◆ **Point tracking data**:
▼
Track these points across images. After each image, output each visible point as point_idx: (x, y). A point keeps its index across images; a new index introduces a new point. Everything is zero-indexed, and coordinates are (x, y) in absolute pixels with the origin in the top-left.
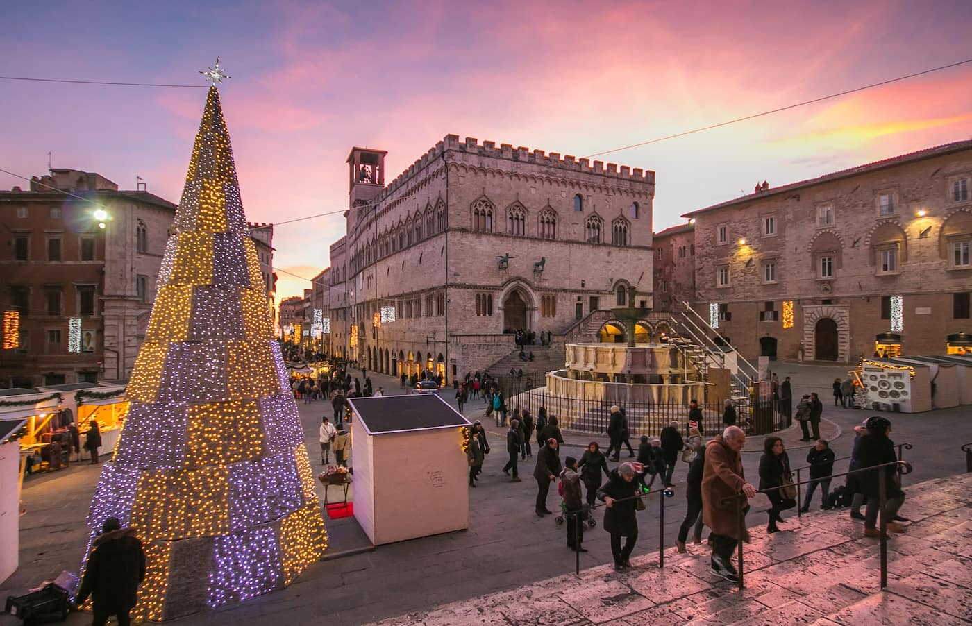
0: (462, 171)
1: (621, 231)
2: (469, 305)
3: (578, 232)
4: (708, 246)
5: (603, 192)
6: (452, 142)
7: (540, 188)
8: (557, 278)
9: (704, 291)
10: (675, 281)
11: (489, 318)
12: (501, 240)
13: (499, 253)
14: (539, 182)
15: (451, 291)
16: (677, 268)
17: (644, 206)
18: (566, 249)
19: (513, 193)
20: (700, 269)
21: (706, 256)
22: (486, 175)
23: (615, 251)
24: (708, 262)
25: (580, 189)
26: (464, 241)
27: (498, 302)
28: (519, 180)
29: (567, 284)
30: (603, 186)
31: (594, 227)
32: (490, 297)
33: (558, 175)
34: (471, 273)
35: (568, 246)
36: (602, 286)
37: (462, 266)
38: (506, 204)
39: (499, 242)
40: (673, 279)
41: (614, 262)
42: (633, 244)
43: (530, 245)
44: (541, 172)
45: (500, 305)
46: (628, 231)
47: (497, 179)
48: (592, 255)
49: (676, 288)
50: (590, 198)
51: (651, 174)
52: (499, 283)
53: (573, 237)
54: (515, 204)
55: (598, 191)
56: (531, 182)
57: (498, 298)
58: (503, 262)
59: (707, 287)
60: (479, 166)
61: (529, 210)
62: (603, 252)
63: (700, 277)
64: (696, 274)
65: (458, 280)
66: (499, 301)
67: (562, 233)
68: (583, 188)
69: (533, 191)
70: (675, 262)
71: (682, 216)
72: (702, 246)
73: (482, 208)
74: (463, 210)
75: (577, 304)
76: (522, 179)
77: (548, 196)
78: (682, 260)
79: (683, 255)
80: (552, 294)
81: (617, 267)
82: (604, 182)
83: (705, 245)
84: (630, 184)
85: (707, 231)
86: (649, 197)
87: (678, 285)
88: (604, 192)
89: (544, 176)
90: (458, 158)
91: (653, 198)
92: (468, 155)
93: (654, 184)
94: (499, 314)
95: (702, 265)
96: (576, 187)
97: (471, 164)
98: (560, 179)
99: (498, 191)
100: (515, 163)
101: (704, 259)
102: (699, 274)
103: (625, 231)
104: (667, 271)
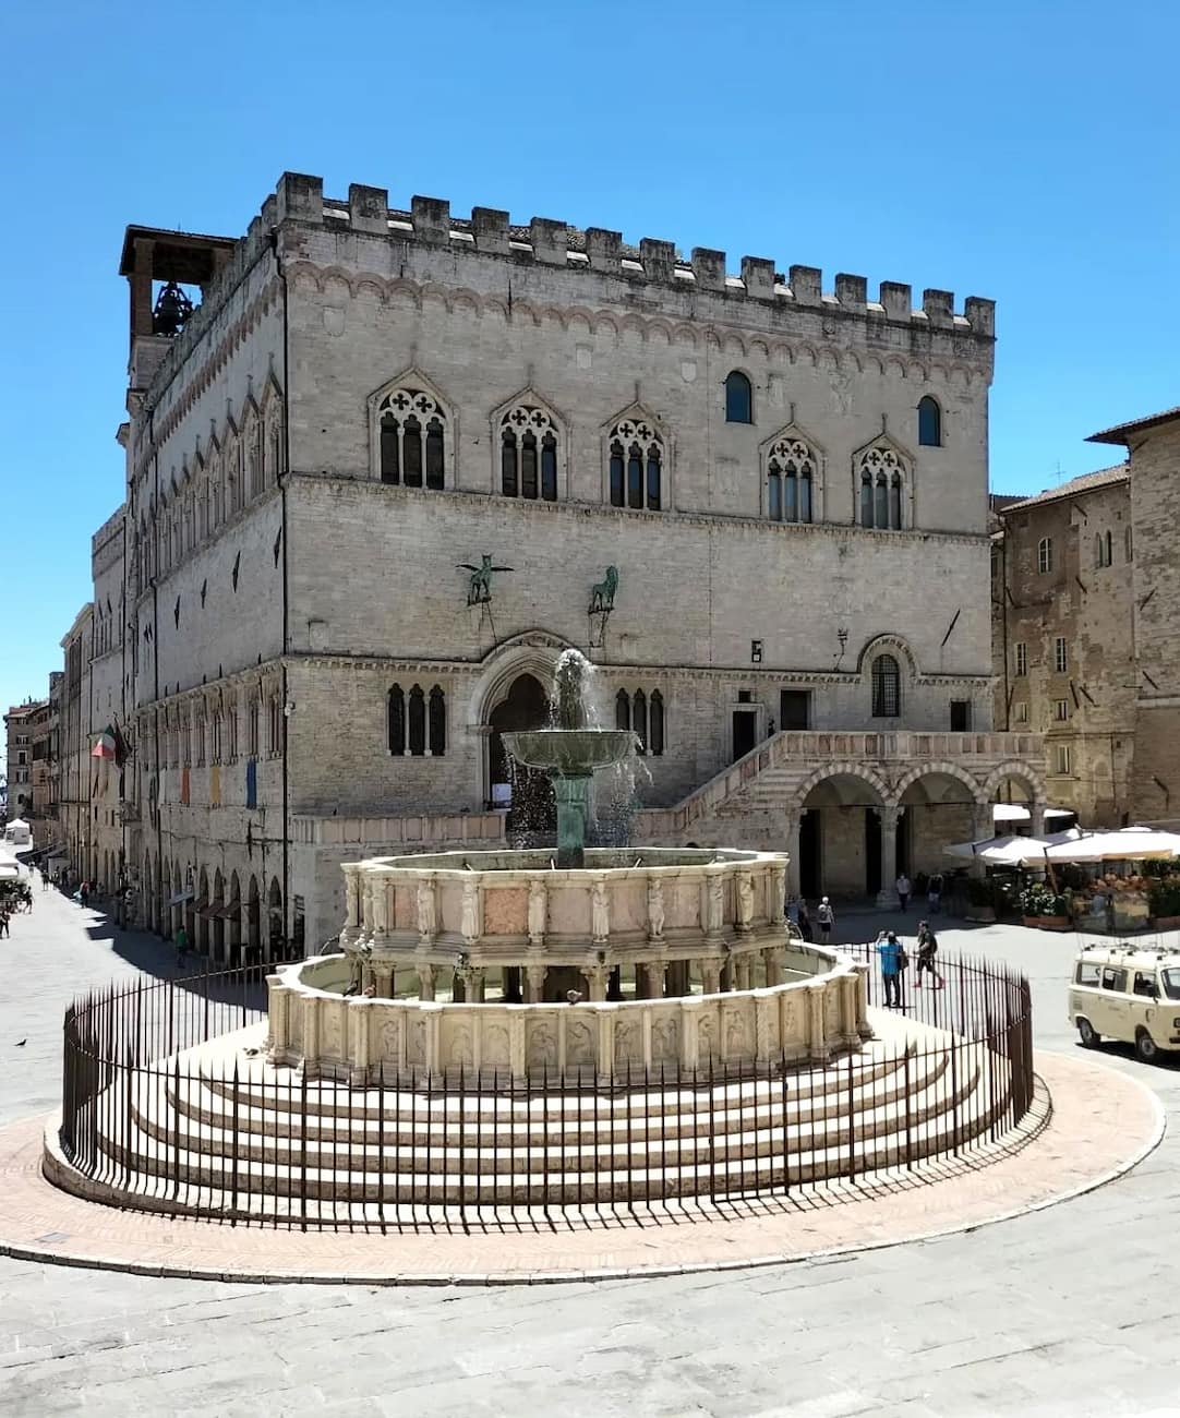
0: (337, 291)
1: (882, 483)
2: (362, 721)
3: (742, 486)
4: (1165, 529)
5: (822, 364)
6: (299, 199)
7: (610, 349)
8: (667, 632)
9: (1158, 670)
10: (1086, 638)
11: (434, 761)
12: (476, 515)
13: (467, 557)
14: (605, 330)
15: (301, 672)
16: (1089, 597)
17: (960, 406)
18: (697, 541)
19: (513, 366)
20: (1147, 600)
21: (1160, 561)
22: (419, 306)
23: (862, 544)
24: (1167, 578)
25: (745, 353)
26: (345, 516)
27: (465, 709)
28: (537, 322)
29: (702, 650)
30: (819, 344)
31: (792, 473)
32: (438, 694)
33: (668, 308)
34: (369, 619)
35: (704, 533)
36: (819, 654)
37: (336, 596)
38: (490, 397)
39: (467, 521)
40: (1081, 632)
41: (860, 583)
42: (924, 521)
43: (575, 530)
44: (611, 301)
45: (473, 719)
46: (907, 487)
47: (462, 318)
48: (785, 561)
49: (1088, 660)
50: (776, 383)
51: (979, 305)
52: (471, 650)
53: (721, 504)
54: (519, 402)
55: (805, 359)
56: (578, 330)
57: (467, 698)
58: (479, 583)
59: (1166, 655)
60: (395, 276)
61: (574, 418)
62: (820, 550)
63: (1149, 627)
64: (1137, 616)
65: (320, 639)
66: (467, 708)
67: (686, 491)
68: (757, 352)
69: (583, 360)
70: (1085, 578)
71: (1090, 439)
72: (1150, 531)
73: (407, 411)
74: (341, 418)
75: (736, 714)
76: (546, 320)
77: (639, 374)
78: (1103, 573)
79: (1105, 562)
80: (650, 683)
81: (871, 598)
82: (826, 333)
83: (1158, 527)
84: (913, 339)
85: (1162, 485)
86: (977, 379)
87: (1094, 651)
88: (826, 363)
89: (621, 311)
90: (323, 248)
91: (989, 383)
92: (353, 239)
93: (993, 339)
94: (469, 748)
95: (1152, 587)
96: (732, 348)
97: (365, 268)
98: (674, 322)
99: (464, 359)
100: (521, 271)
101: (1155, 570)
102: (1144, 617)
103: (897, 484)
104: (1064, 609)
▲
◆ **Activity**: Return the records above exactly as written, but without any of the pictures.

◆ **Exercise result**:
Track these points across images. After each image, output each visible point as point_idx: (x, y). A point keeps its index across images; a new index introduces a new point. Everything is zero-indexed, and coordinates are (x, y) in absolute pixels with the origin in the top-left.
0: (462, 171)
1: (621, 231)
2: (469, 305)
3: (578, 232)
4: (708, 246)
5: (603, 192)
6: (452, 142)
7: (540, 188)
8: (557, 278)
9: (704, 291)
10: (675, 281)
11: (489, 318)
12: (501, 240)
13: (499, 253)
14: (539, 182)
15: (451, 291)
16: (677, 268)
17: (644, 206)
18: (566, 249)
19: (513, 193)
20: (700, 269)
21: (706, 256)
22: (486, 175)
23: (615, 251)
24: (708, 262)
25: (580, 189)
26: (464, 241)
27: (498, 302)
28: (519, 180)
29: (567, 284)
30: (603, 186)
31: (594, 227)
32: (490, 297)
33: (558, 175)
34: (471, 273)
35: (568, 246)
36: (602, 286)
37: (462, 266)
38: (506, 204)
39: (499, 242)
40: (673, 279)
41: (614, 262)
42: (633, 244)
43: (530, 245)
44: (541, 172)
45: (500, 305)
46: (628, 231)
47: (497, 179)
48: (592, 255)
49: (676, 288)
50: (590, 198)
51: (651, 174)
52: (499, 283)
53: (573, 237)
54: (515, 204)
55: (598, 191)
56: (531, 182)
57: (498, 298)
58: (503, 262)
59: (707, 287)
60: (479, 166)
61: (529, 210)
62: (603, 252)
63: (700, 277)
64: (696, 274)
65: (458, 280)
66: (499, 301)
67: (562, 233)
68: (583, 188)
69: (533, 191)
70: (675, 262)
71: (682, 216)
72: (702, 246)
73: (482, 208)
74: (463, 210)
75: (577, 304)
76: (522, 179)
77: (548, 196)
78: (682, 260)
79: (683, 255)
80: (552, 294)
81: (617, 267)
82: (604, 182)
83: (705, 245)
84: (630, 184)
85: (707, 231)
86: (649, 197)
87: (678, 285)
88: (604, 192)
89: (544, 176)
90: (458, 158)
91: (653, 198)
92: (468, 155)
93: (654, 184)
94: (499, 314)
95: (702, 265)
96: (576, 187)
97: (471, 164)
98: (560, 179)
99: (498, 191)
100: (515, 163)
101: (704, 259)
102: (699, 274)
103: (625, 231)
104: (667, 271)
0: (337, 291)
1: (882, 483)
2: (362, 721)
3: (742, 486)
4: (1165, 529)
5: (822, 364)
6: (299, 199)
7: (610, 349)
8: (667, 632)
9: (1158, 670)
10: (1086, 638)
11: (434, 761)
12: (476, 515)
13: (467, 557)
14: (605, 330)
15: (301, 672)
16: (1089, 597)
17: (960, 406)
18: (697, 541)
19: (513, 366)
20: (1147, 600)
21: (1160, 561)
22: (419, 306)
23: (862, 544)
24: (1167, 578)
25: (745, 353)
26: (345, 516)
27: (465, 709)
28: (537, 322)
29: (702, 650)
30: (819, 344)
31: (792, 473)
32: (438, 694)
33: (668, 308)
34: (369, 619)
35: (704, 533)
36: (819, 654)
37: (336, 596)
38: (490, 397)
39: (467, 521)
40: (1081, 632)
41: (860, 583)
42: (924, 521)
43: (575, 530)
44: (611, 301)
45: (473, 719)
46: (907, 487)
47: (462, 318)
48: (785, 561)
49: (1088, 660)
50: (776, 383)
51: (979, 305)
52: (471, 650)
53: (721, 504)
54: (519, 402)
55: (805, 359)
56: (578, 330)
57: (467, 698)
58: (479, 583)
59: (1166, 655)
60: (395, 276)
61: (574, 418)
62: (820, 550)
63: (1149, 627)
64: (1137, 616)
65: (320, 639)
66: (467, 708)
67: (686, 491)
68: (757, 352)
69: (583, 360)
70: (1085, 578)
71: (1090, 439)
72: (1150, 531)
73: (407, 411)
74: (341, 418)
75: (736, 714)
76: (546, 320)
77: (639, 374)
78: (1103, 573)
79: (1105, 562)
80: (650, 683)
81: (871, 598)
82: (826, 333)
83: (1158, 527)
84: (913, 339)
85: (1162, 485)
86: (977, 379)
87: (1094, 651)
88: (826, 363)
89: (621, 311)
90: (323, 248)
91: (989, 383)
92: (353, 239)
93: (993, 339)
94: (469, 748)
95: (1152, 587)
96: (732, 348)
97: (365, 268)
98: (674, 322)
99: (464, 359)
100: (521, 271)
101: (1155, 570)
102: (1144, 617)
103: (897, 484)
104: (1064, 609)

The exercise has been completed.